Anxiety and Opportunity
At the darkest moment of the Second World War, there were perhaps a dozen democracies in the world. As late as 1989, there were twice as many autocratic governments as democracies. Twenty years later, however, democracies outnumbered autocracies 100 to 78, and the share of the world’s population living under autocracy had fallen by half. From a U.S. perspective, democracy’s global advance was one of the most hopeful developments of the post-1945 era. From the perspective of China’s leaders, however, it was a clear sign that the liberal world order was rigged against their form of government and needed to be changed before it destroyed their regime.
According to Beijing’s narrative, the problem started at the beginning of the postwar period, when the United States exploited its dominance to inject radical liberal ideas into international institutions. For example, the UN’s 1948 Universal Declaration of Human Rights (UDHR) was modeled on the U.S. Bill of Rights. The UDHR states that all humans are born free and have the right to overthrow governments that fail to respect that freedom. In later decades, Beijing watched in horror as dozens of nations, including South Korea and Taiwan, evolved into prosperous democracies. The expanding global posse of democracies subsequently used military force, economic sanctions, and an array of media and human-rights organizations to undermine dozens of autocratic regimes—not just those of tin-pot dictators, but also the Soviet Union and nearly the PRC itself in 1989.

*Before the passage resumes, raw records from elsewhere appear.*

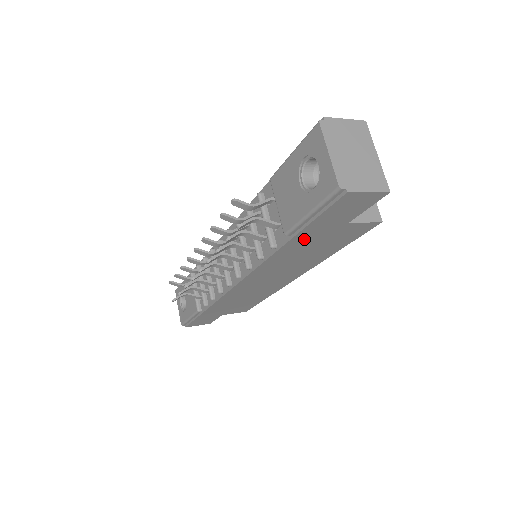
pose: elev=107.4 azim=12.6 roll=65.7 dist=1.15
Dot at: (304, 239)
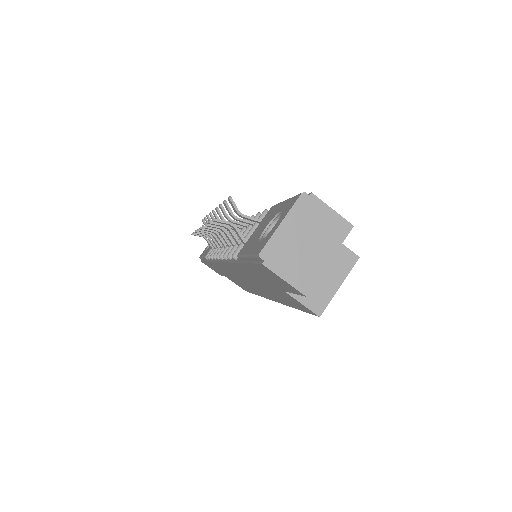
Dot at: (252, 272)
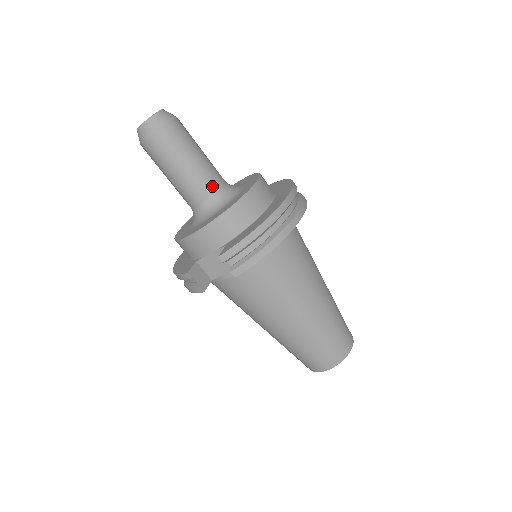
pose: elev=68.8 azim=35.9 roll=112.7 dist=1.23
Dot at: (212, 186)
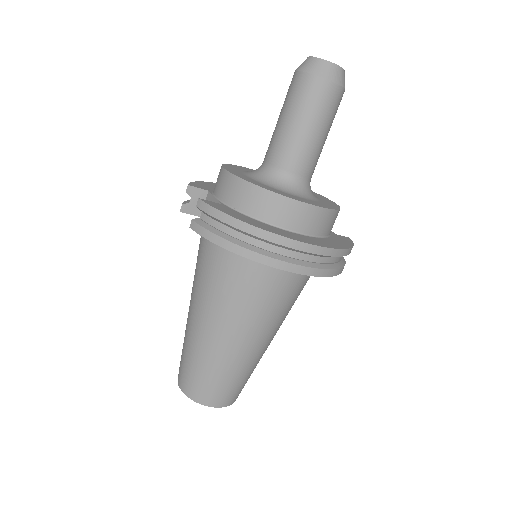
Dot at: (287, 163)
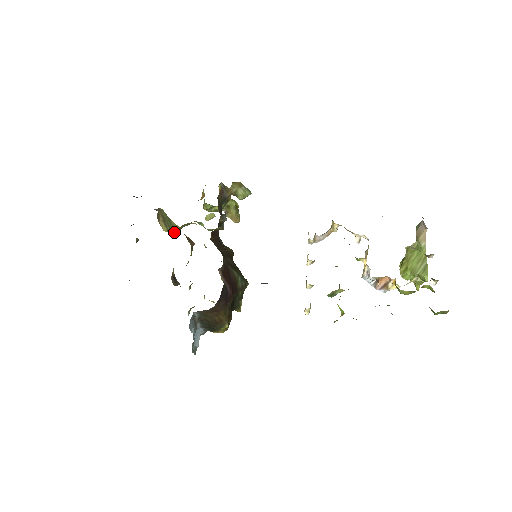
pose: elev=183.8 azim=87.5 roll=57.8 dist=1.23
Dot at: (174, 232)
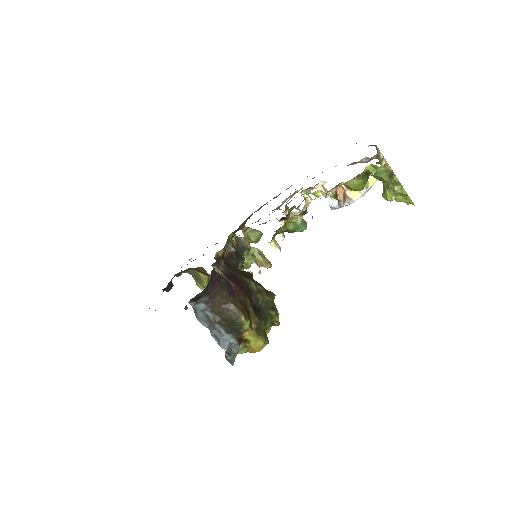
Dot at: occluded
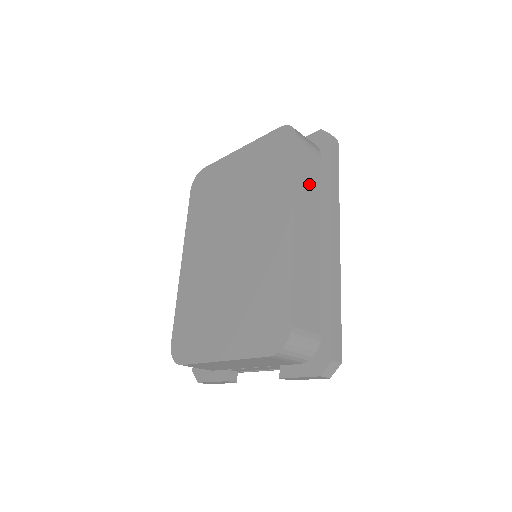
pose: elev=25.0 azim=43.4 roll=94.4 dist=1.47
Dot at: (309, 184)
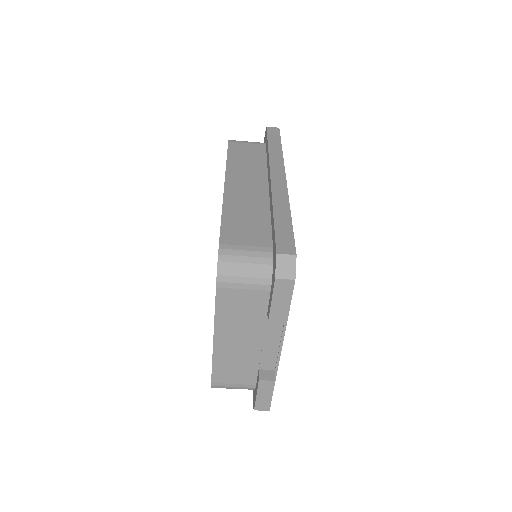
Dot at: (248, 161)
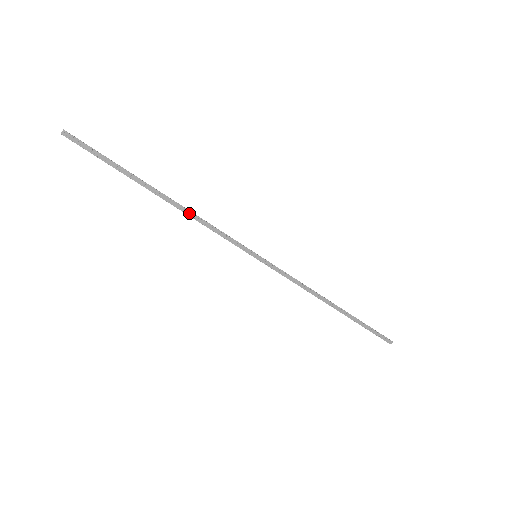
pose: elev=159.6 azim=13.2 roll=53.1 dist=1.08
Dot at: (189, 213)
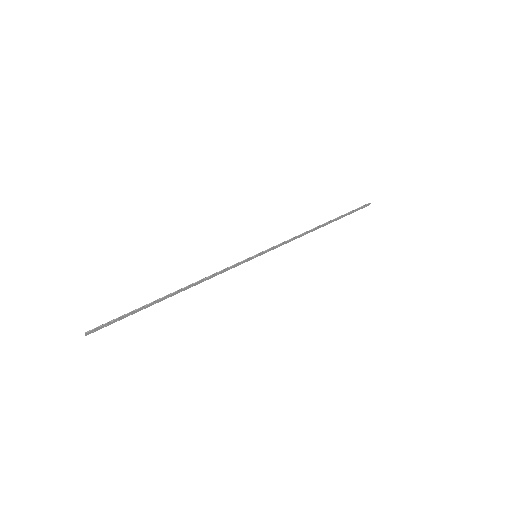
Dot at: (198, 283)
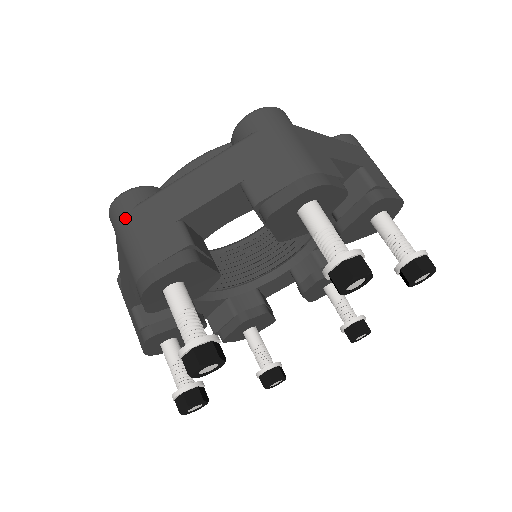
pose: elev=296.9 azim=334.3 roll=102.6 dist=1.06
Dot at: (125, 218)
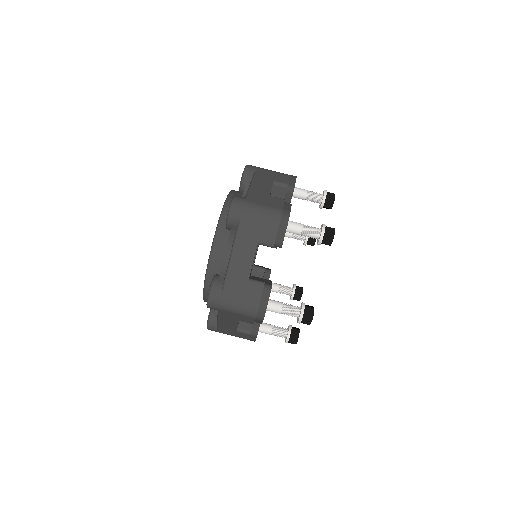
Dot at: (224, 301)
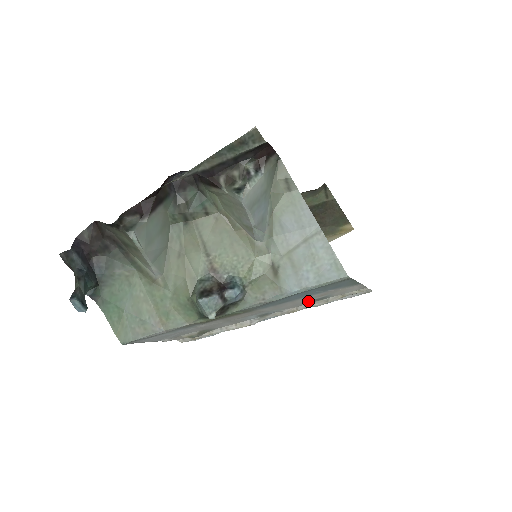
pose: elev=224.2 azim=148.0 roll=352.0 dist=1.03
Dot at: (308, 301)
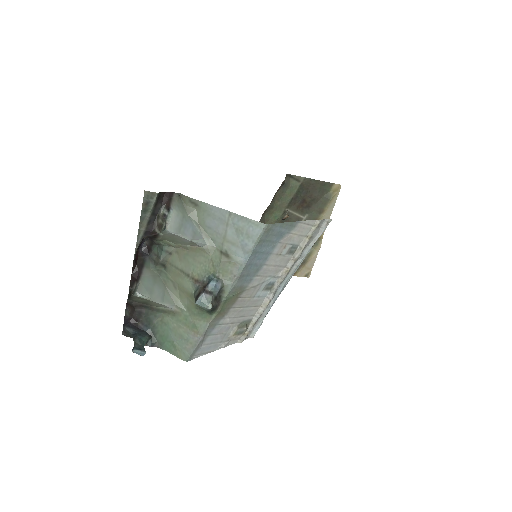
Dot at: (284, 258)
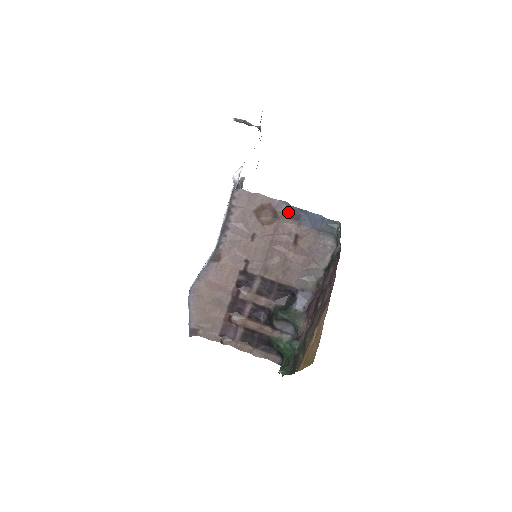
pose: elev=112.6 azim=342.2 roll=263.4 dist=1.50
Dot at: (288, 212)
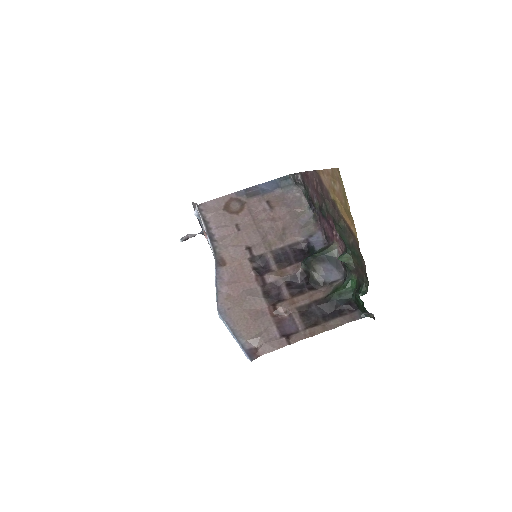
Dot at: (248, 194)
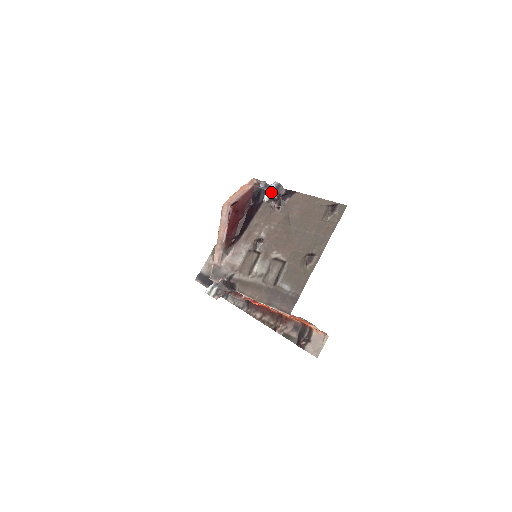
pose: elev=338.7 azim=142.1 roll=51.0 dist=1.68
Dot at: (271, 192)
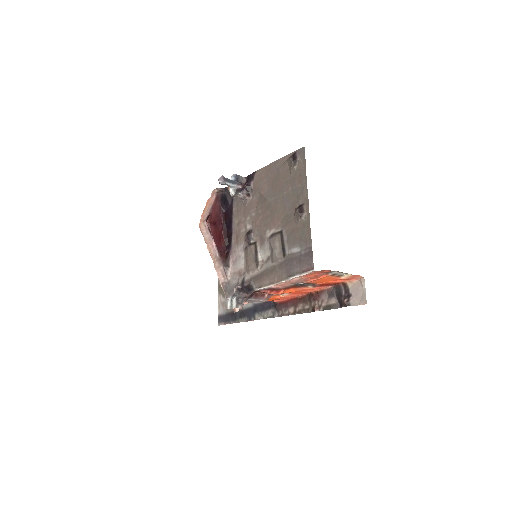
Dot at: (233, 183)
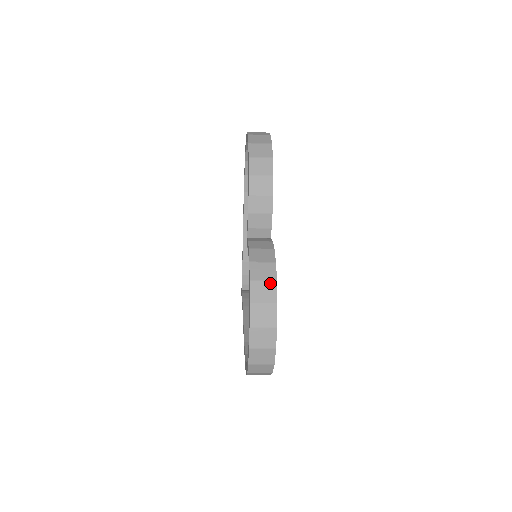
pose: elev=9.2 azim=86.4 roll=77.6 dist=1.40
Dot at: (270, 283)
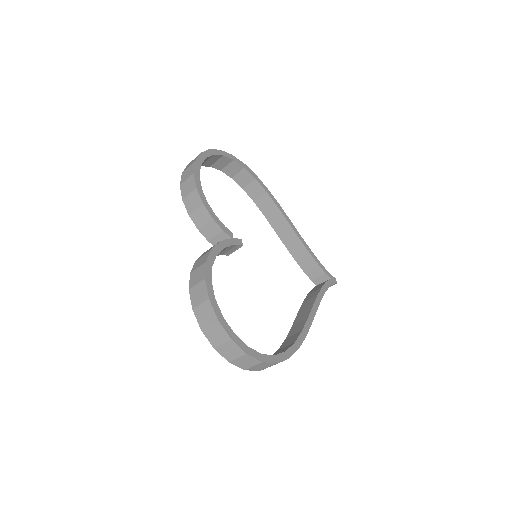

Although PRC leaders long chafed at this ideological pressure, it was bearable so long as China enjoyed a booming economy and a stable periphery. When Gross Domestic Product was growing three times faster than the democratic average during the 1990s and 2000s, it was easy for Beijing to persuade people at home and abroad that authoritarianism was best for China, if not for other countries.
But now, China’s economy is slowing, and the regime is coming under greater domestic pressure—witness the large-scale protests that broke out against Xi’s covid-zero policy in multiple cities and dozens of universities in late 2022. Beijing confronts growing international criticism and resistance on multiple fronts. Around the world, negative views of China have surged to highs not seen since the 1989 Tiananmen Square Massacre. The Taiwanese have become more determined than ever to maintain their de facto sovereignty. Japan is doubling its defense spending and explicitly preparing for war against China this decade. Under a new democratically elected government, the Philippines is bolstering its defense ties with the United States. India is massing forces on China’s western border. The European Union recently labeled China a “systemic rival” and suspended its investment treaty with Beijing. Even the UN, in which China holds numerous leadership positions, recently released a report declaring that Beijing may have committed “crimes against humanity” in Xinjiang. Buffeted by growing headwinds, autocracy is no longer such an easy sell for the CCP. China’s citizens were willing to forgo political rights when their wallets and their country’s international status were swelling, but it is an open question whether they will continue to do so under harsher conditions. That question is especially pressing as regards China’s millennials, born in the 1980s and 1990s, who have known nothing but upward economic and international mobility.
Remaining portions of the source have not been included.